### PROBLEM TO WORK ON
In the essay about Levin's Bubblegum, what share of the book's page count does the A Fistful of Fists transcript make up?

### PAGE EXTRACT
■ ■ ■ ■ ■ ■ ■

I think it’s awfully tempting to read an author like Levin with his influences front of mind. I’ve intended generally to try to read Levin-as-Levin rather than reading him as Levin-as-Literary-Descendant-of-X, except where he seems openly to invite such comparisons (a nod to Coover from someone working in metafiction invites a reading with Coover in mind). In short, although I initially heard of Levin many years ago through some association with or comparison to David Foster Wallace, and I was turned on to Bubblegum when it came up on the wallace-l email list and when Levin was interviewed on the podcast The Great Concavity, I have generally tried not to read him as a DFW acolyte. I have tried to give him his space from Wallace. But in this week’s reading, he invited the comparison very nearly explicitly and I think a bit puckishly.
A Fistful of Fists is a transcript of a documentary that is itself made up of a bunch of short video selections. I initially resisted the urge to read it as a nod to Wallace’s filmography in Infinite Jest. But then I got to page 395, where Levin is very clearly portraying a Wallace-ish character (or maybe a Wallace characterish character), complete with pursed lips, linguistic prissiness, careful use of “nauseate” (a thing for Wallace, though I forget where it came up), self-(that is, Dave-self)-reference, and the kicker: “And but so.” Further, it’s only tangentially related to the rest of the smaller films the documentary comprises, a bit of a curiosity within the parade of horrors.
I take this to be Levin saying something like “I know, I know. Wallace did something similar in IJ with his filmography, and if I don’t make it very clear that I know this, and that I know that people who know Wallace’s work might think this section seems a little derivative of his filmography, then that’s what people will focus on rather than my fucking book and it’ll be annoying. So I’ll just tip the old hat and move on with writing the book I want to write, which happens to include a list of film clips.” I mean, maybe it was just fun to put this in, though.
Thinking about this sent me down a bit of a rabbit hole whose terminal point was the question: But why make this sort of list anyway? What purpose does it serve to go on at such length (this transcript makes up about 12% of Bubblegum‘s page count), for Levin or for others?

■ ■ ■ ■ ■ ■ ■

### EXTRACTED DATA
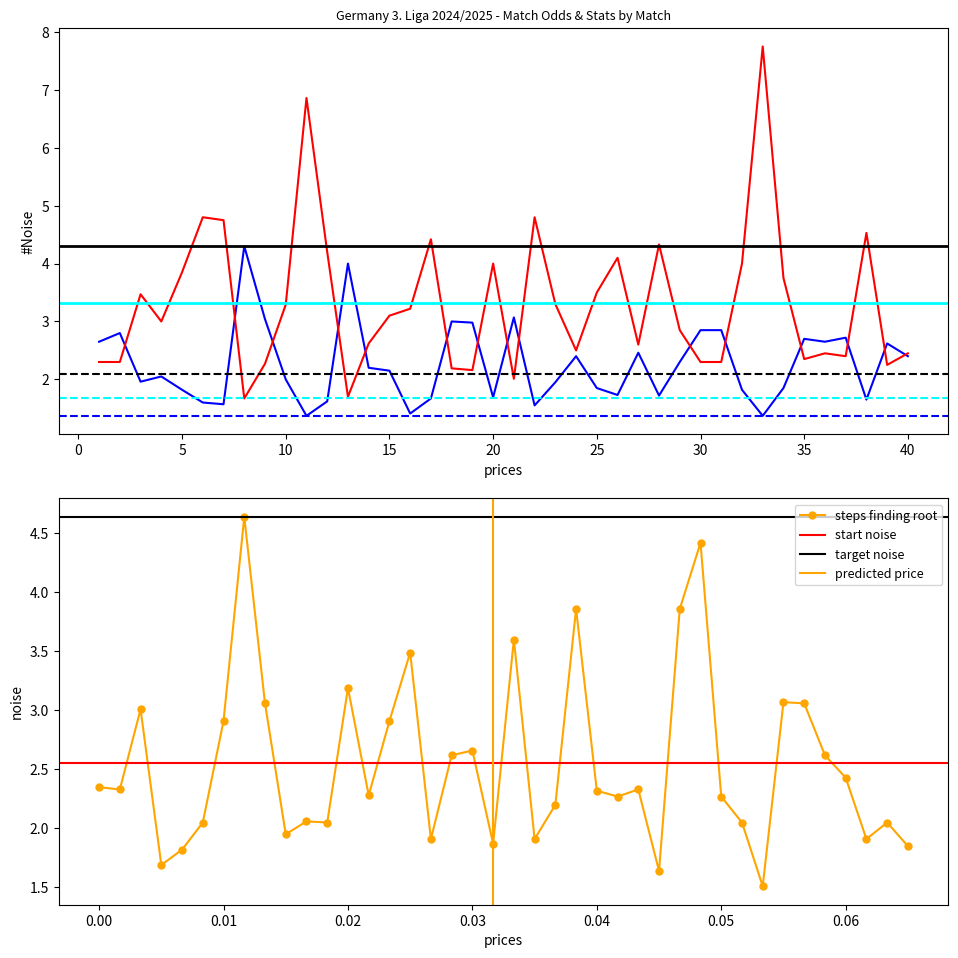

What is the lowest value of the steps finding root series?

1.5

■ ■ ■ ■ ■ ■ ■

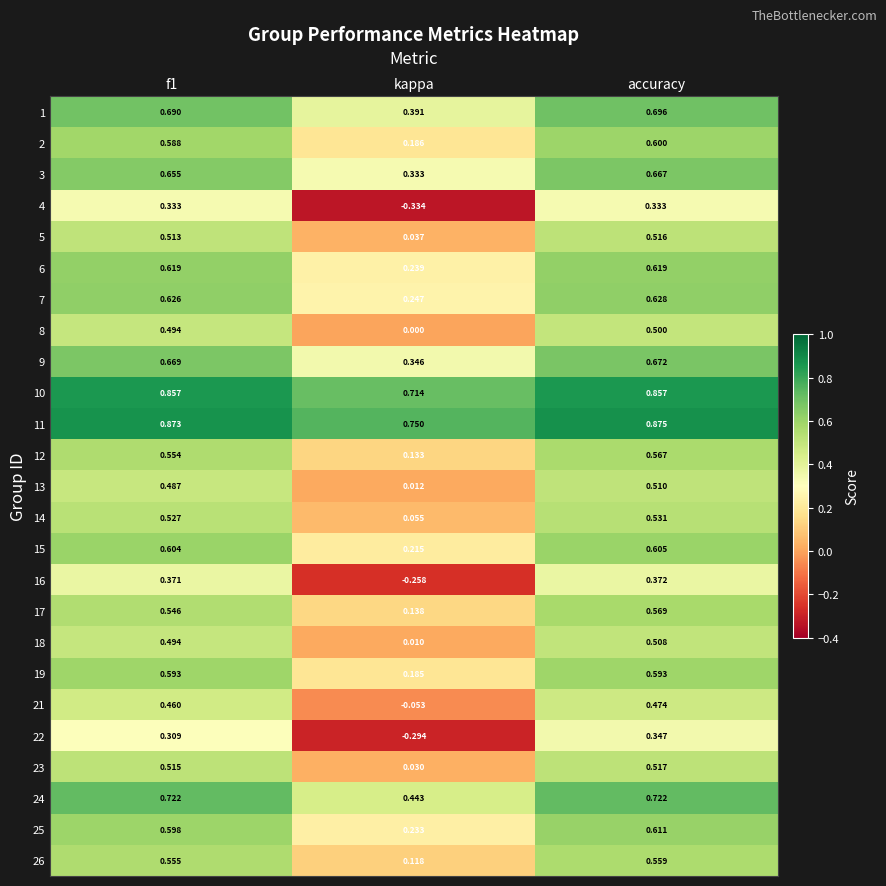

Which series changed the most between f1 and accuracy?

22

■ ■ ■ ■ ■ ■ ■

### YOUR SOLUTION
About 12% of Bubblegum's page count.